_EXERCISE DIRECTIONS_:
Given the material below, return only the lines starting at the line with "661 645 212" and ending at the line with "Pembina Trails School", exactly as they appear.

_THE DATA_:
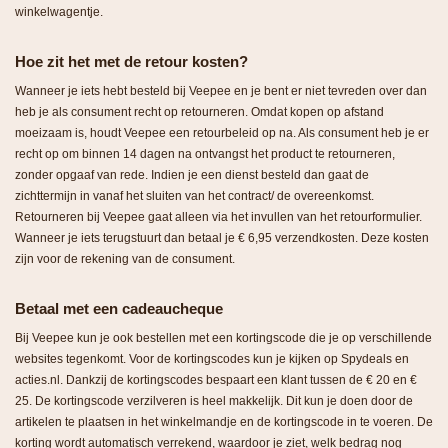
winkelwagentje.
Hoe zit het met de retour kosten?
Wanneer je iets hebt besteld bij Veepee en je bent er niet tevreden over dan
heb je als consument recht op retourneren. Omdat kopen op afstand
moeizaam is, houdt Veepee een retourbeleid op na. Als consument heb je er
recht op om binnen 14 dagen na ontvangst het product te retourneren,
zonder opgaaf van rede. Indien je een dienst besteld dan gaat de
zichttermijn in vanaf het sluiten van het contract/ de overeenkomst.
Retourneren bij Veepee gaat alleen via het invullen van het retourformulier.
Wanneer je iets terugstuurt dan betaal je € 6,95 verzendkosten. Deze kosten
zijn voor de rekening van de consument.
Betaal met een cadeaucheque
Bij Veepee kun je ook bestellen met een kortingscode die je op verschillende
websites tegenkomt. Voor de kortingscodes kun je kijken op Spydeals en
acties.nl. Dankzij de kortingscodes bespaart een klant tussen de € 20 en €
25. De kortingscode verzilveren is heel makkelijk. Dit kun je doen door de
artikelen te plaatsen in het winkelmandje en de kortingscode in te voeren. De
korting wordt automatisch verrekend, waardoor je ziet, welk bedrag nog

==

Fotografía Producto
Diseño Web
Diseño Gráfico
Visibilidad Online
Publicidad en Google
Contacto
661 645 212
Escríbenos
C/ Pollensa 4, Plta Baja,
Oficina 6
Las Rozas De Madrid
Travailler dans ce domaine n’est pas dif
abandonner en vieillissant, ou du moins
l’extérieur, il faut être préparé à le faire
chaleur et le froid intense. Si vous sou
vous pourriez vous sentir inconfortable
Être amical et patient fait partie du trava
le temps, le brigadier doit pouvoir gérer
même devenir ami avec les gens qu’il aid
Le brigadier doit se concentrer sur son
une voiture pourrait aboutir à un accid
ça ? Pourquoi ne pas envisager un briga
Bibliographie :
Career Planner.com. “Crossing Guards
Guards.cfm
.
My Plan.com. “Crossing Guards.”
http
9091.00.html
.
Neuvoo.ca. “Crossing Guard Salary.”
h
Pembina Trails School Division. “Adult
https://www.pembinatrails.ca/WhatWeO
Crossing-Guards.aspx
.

_ANSWER TO THIS PROBLEM_:
661 645 212
Escríbenos
C/ Pollensa 4, Plta Baja,
Oficina 6
Las Rozas De Madrid
Travailler dans ce domaine n’est pas dif
abandonner en vieillissant, ou du moins
l’extérieur, il faut être préparé à le faire
chaleur et le froid intense. Si vous sou
vous pourriez vous sentir inconfortable
Être amical et patient fait partie du trava
le temps, le brigadier doit pouvoir gérer
même devenir ami avec les gens qu’il aid
Le brigadier doit se concentrer sur son
une voiture pourrait aboutir à un accid
ça ? Pourquoi ne pas envisager un briga
Bibliographie :
Career Planner.com. “Crossing Guards
Guards.cfm
.
My Plan.com. “Crossing Guards.”
http
9091.00.html
.
Neuvoo.ca. “Crossing Guard Salary.”
h
Pembina Trails School Division. “Adult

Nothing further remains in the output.